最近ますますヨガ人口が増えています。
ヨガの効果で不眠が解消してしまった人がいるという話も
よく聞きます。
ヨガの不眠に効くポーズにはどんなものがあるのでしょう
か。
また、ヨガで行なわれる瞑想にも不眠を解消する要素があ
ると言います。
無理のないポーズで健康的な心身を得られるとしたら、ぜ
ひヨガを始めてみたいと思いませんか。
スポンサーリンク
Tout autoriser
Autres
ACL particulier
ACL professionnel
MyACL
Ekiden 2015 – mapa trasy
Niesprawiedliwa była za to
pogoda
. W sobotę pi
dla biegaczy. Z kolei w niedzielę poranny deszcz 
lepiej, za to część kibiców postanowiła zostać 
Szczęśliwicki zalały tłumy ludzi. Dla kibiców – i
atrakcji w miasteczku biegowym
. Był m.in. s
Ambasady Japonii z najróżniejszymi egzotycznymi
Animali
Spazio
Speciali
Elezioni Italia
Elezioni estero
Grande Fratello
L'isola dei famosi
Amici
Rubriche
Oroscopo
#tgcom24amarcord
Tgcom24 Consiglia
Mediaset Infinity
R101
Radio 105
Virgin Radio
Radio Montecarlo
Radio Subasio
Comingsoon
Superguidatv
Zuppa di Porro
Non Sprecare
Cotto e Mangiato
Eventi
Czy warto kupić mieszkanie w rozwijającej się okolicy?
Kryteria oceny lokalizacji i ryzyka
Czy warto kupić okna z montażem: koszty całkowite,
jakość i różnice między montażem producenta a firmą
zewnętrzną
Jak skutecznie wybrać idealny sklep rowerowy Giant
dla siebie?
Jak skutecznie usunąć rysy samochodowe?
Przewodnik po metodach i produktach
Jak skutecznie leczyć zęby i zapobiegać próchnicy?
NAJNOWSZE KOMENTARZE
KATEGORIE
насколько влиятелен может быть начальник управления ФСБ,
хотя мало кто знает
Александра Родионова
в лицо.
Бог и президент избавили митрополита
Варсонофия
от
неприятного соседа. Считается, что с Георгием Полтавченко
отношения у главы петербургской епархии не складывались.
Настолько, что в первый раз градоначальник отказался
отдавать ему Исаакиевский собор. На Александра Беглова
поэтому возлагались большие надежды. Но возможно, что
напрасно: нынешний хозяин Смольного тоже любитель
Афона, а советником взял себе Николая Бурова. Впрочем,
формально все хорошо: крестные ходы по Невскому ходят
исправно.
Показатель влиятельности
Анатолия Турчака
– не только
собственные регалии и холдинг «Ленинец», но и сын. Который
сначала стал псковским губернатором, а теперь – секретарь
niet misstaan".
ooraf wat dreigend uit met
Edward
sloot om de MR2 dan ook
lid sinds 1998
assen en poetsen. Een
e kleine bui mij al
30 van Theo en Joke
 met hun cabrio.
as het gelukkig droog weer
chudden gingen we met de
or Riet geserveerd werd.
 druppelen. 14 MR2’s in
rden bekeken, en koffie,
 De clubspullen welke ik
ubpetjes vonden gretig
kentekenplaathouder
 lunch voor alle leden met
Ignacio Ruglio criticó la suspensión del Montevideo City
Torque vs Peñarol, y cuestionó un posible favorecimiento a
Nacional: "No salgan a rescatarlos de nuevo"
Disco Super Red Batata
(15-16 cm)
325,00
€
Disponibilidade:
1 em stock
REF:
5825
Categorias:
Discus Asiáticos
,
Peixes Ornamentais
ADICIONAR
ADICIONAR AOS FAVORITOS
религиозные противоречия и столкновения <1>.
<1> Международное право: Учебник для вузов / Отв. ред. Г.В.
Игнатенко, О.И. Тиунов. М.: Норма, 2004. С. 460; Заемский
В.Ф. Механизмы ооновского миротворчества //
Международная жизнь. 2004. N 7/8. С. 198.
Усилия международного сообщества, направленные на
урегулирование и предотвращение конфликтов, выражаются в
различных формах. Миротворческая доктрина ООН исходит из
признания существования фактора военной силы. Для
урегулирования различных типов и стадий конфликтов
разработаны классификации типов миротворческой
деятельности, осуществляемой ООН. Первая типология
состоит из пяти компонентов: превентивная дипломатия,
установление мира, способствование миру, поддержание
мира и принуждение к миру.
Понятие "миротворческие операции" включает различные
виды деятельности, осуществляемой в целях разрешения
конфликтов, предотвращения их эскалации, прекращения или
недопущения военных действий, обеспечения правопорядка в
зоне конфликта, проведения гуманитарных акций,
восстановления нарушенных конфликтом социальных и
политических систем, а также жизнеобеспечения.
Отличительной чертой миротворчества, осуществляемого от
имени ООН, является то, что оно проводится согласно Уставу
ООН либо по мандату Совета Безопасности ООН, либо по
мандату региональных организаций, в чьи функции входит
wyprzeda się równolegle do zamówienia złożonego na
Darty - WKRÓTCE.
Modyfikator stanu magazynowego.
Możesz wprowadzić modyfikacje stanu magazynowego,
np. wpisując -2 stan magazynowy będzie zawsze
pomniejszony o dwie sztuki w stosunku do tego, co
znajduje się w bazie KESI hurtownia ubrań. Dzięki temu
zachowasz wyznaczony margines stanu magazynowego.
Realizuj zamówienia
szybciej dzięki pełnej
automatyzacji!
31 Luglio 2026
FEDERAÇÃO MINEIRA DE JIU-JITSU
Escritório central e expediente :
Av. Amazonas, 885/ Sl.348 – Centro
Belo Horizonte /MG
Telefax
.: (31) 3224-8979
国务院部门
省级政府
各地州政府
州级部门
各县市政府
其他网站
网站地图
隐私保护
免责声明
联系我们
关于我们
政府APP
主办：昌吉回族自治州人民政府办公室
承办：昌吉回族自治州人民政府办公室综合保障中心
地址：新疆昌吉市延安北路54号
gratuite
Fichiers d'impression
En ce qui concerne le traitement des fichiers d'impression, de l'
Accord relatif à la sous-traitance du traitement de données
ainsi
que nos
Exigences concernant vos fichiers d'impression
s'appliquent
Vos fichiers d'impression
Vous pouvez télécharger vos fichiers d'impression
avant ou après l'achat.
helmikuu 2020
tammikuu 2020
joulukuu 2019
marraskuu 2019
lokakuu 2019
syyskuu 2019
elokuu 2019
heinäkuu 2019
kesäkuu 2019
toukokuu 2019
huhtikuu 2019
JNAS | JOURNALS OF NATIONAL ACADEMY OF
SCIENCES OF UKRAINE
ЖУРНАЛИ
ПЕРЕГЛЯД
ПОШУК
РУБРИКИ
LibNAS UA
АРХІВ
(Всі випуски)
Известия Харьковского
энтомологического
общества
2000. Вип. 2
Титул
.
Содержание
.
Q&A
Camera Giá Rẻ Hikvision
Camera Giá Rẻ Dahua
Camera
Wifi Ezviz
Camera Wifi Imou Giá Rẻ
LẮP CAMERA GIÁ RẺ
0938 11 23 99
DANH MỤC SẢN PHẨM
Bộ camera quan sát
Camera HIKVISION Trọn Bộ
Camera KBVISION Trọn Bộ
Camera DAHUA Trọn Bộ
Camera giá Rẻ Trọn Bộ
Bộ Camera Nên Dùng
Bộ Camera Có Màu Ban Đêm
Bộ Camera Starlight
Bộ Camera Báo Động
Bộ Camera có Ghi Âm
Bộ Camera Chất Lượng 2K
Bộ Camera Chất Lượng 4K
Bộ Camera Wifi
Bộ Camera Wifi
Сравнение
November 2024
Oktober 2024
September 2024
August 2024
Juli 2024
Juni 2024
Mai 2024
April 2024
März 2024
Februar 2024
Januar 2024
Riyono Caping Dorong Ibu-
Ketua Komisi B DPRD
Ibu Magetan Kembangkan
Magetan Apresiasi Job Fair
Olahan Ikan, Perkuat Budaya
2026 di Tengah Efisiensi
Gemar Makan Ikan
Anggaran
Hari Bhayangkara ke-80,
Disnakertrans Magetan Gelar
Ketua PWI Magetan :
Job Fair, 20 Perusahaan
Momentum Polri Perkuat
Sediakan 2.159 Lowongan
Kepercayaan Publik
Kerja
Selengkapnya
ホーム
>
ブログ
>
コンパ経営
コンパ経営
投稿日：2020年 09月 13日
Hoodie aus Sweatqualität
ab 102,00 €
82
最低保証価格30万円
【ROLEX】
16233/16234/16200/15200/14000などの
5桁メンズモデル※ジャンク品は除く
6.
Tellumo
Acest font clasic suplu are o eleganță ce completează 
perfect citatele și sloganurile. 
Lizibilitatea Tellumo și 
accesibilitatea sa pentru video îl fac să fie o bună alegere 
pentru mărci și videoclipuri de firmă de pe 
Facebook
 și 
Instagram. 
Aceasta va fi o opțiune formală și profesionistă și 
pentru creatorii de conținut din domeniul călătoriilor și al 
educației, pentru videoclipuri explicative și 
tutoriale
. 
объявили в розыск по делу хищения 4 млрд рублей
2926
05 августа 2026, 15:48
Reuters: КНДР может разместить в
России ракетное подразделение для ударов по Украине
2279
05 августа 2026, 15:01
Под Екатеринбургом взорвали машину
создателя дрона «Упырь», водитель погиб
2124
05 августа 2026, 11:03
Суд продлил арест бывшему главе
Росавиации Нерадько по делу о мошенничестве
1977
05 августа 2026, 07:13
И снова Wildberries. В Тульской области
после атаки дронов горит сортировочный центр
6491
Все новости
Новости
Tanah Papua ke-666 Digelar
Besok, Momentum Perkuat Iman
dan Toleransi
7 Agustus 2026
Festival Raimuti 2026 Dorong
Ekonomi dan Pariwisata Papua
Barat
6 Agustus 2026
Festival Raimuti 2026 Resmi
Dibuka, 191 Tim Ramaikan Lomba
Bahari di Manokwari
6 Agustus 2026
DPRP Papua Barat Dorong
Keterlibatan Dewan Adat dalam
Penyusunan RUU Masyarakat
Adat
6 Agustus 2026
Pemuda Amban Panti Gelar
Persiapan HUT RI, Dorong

◇ ◇ ◇ ◇

● **What you will do**: Go through the listing above and locate each line that holds the word "videoclipuri". Copy those lines.

● **Response for this exercise**:
pentru mărci și videoclipuri de firmă de pe 
educației, pentru videoclipuri explicative și 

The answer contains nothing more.